Economic News Blog
Posted by: Steven Kline, Jr. 11. March 2019

Monetary Base Contraction Accelerates in February

February was the 12th consecutive month of month-over-month contraction in the monetary base, which was $3.368 trillion, its lowest level since July 2013. The rate of contraction has accelerated almost every one of these 12 months, with February’s contraction accelerating to -13.0 percent. That was the fastest rate of contraction since July 1937 and the second fastest since January 1922. In fact, this was the fourth month in a row that the one-month rate of change in the money supply contracted more than 10 percent. The last time that happened was 1937 and 1922. Neither of those time periods were particularly good, as both involved a major recession or depression. While the current contraction is a response to the unprecedented increase in the money supply following the Great Recession in 2008 and 2009 and is completely necessary, it does indicate that there could be unexpected and difficult-to-predict economic events in the future.

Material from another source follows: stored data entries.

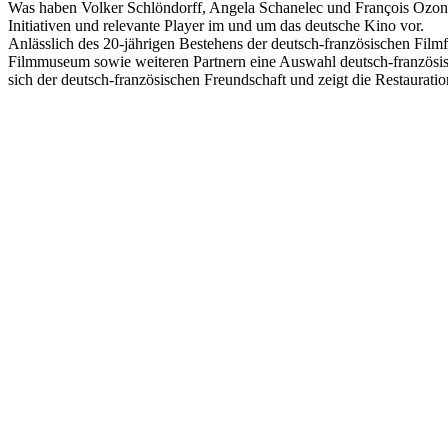
Was haben Volker Schlöndorff, Angela Schanelec und François Ozon g
Initiativen und relevante Player im und um das deutsche Kino vor.
Anlässlich des 20-jährigen Bestehens der deutsch-französischen Film
Filmmuseum sowie weiteren Partnern eine Auswahl deutsch-französi
sich der deutsch-französischen Freundschaft und zeigt die Restaura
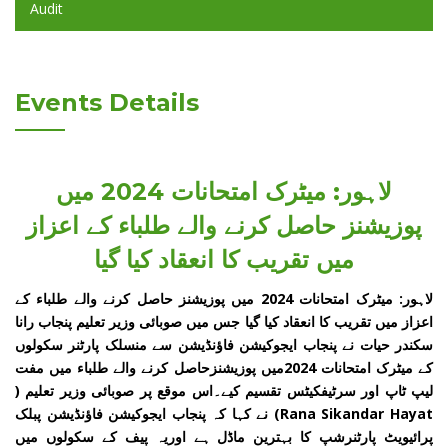
Audit
Events Details
لاہور: میٹرک امتحانات 2024 میں
پوزیشنز حاصل کرنے والے طلباء کے اعزاز
میں تقریب کا انعقاد کیا گیا
لاہور: میٹرک امتحانات 2024 میں پوزیشنز حاصل کرنے والے طلباء کے
اعزاز میں تقریب کا انعقاد کیا گیا جس میں صوبائی وزیر تعلیم پنجاب رانا
سکندر حیات نے پنجاب ایجوکیشن فاؤنڈیشن سے منسلک پارٹنر سکولوں
کے میٹرک امتحانات 2024میں پوزیشنزحاصل کرنے والے طلباء میں مفت
لیپ ٹاپ اور سرٹیفکیٹس تقسیم کیے۔اس موقع پر صوبائی وزیر تعلیم (
Rana Sikandar Hayat) نے کہا کہ پنجاب ایجوکیشن فاؤنڈیشن پبلک
پرائیویٹ پارٹنرشپ کا بہترین ماڈل ہے اوریہ پیف کے سکولوں میں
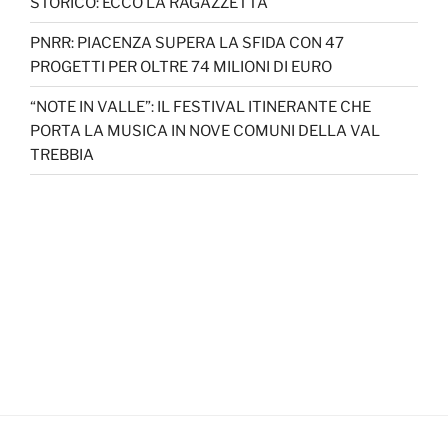
STORICO: ECCO LA RAGAZZETTA
PNRR: PIACENZA SUPERA LA SFIDA CON 47
PROGETTI PER OLTRE 74 MILIONI DI EURO
“NOTE IN VALLE”: IL FESTIVAL ITINERANTE CHE
PORTA LA MUSICA IN NOVE COMUNI DELLA VAL
TREBBIA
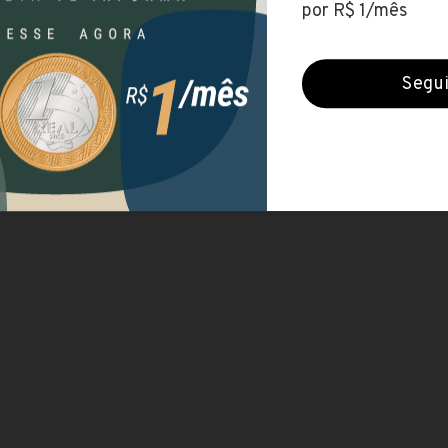
Valor da Mensalidade
R$ 280,00
Duração
edu.br/
2 anos
edu.br/graduacao-ead/n-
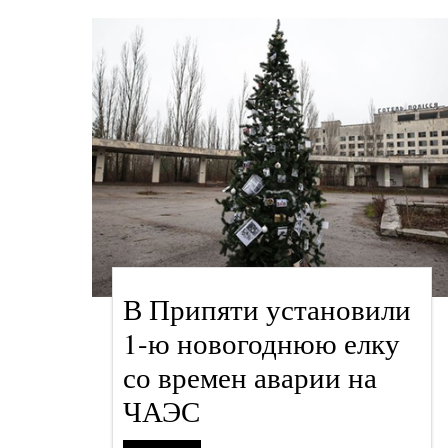
В Припяти установили
1-ю новогоднюю елку
со времен аварии на
ЧАЭС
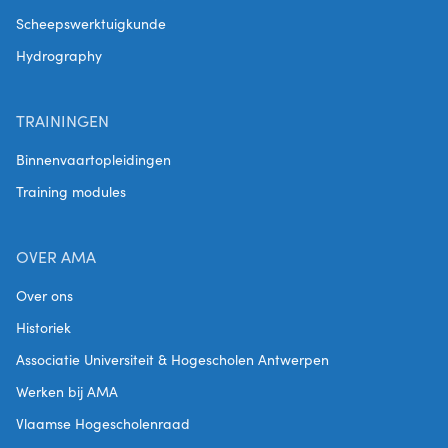
Scheepswerktuigkunde
Hydrography
TRAININGEN
Binnenvaartopleidingen
Training modules
OVER AMA
Over ons
Historiek
Associatie Universiteit & Hogescholen Antwerpen
Werken bij AMA
Vlaamse Hogescholenraad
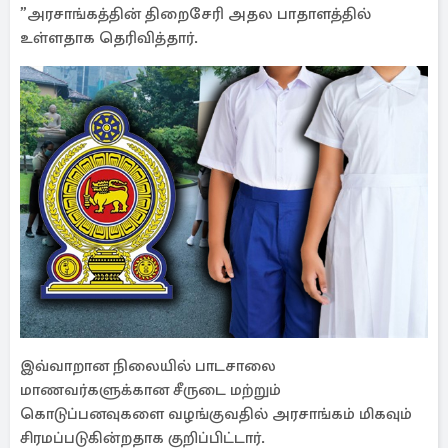
”அரசாங்கத்தின் திறைசேரி அதல பாதாளத்தில்
உள்ளதாக தெரிவித்தார்.
இவ்வாறான நிலையில் பாடசாலை
மாணவர்களுக்கான சீருடை மற்றும்
கொடுப்பனவுகளை வழங்குவதில் அரசாங்கம் மிகவும்
சிரமப்படுகின்றதாக குறிப்பிட்டார்.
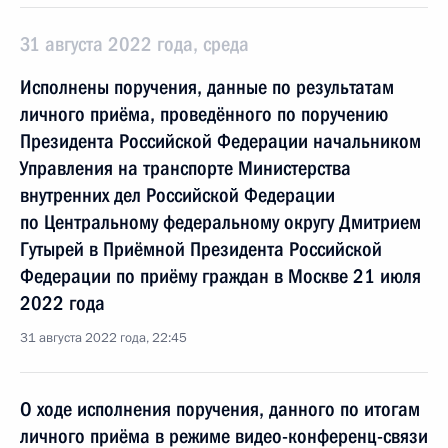
31 августа 2022 года, среда
Исполнены поручения, данные по результатам
личного приёма, проведённого по поручению
Президента Российской Федерации начальником
Управления на транспорте Министерства
внутренних дел Российской Федерации
по Центральному федеральному округу Дмитрием
Гутырей в Приёмной Президента Российской
Федерации по приёму граждан в Москве 21 июля
2022 года
31 августа 2022 года, 22:45
О ходе исполнения поручения, данного по итогам
личного приёма в режиме видео-конференц-связи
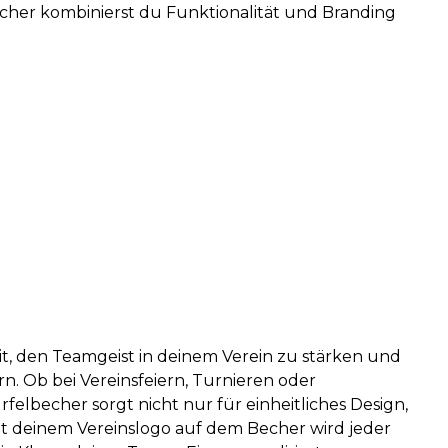
cher kombinierst du Funktionalität und Branding
it, den Teamgeist in deinem Verein zu stärken und
 Ob bei Vereinsfeiern, Turnieren oder
rfelbecher sorgt nicht nur für einheitliches Design,
it deinem Vereinslogo auf dem Becher wird jeder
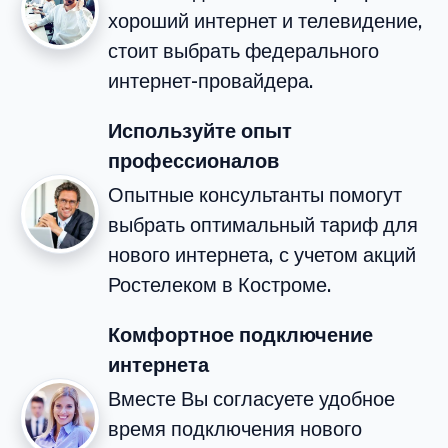
хороший интернет и телевидение,
стоит выбрать федерального
интернет-провайдера.
Используйте опыт
профессионалов
Опытные консультанты помогут
выбрать оптимальный тариф для
нового интернета, с учетом акций
Ростелеком в Костроме.
Комфортное подключение
интернета
Вместе Вы согласуете удобное
время подключения нового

As a result, the annual rate of change in the money supply contracted for the fifth month in a row, accelerating to -7.3 percent. This was the fastest rate of annual contraction since April 1938. The annual rate of change peaked in March 2018, indicating that the rate of growth in capital-equipment consumption should peak between March 2019 and March 2020, as there is typically a long lead time of 12-to-24 months between changes in the money supply and changes in capital equipment consumption. That said, the lead time has shortened since the Great Recession due to the dramatic effects of the massive amount of money the Federal Reserve created to pump up the economy.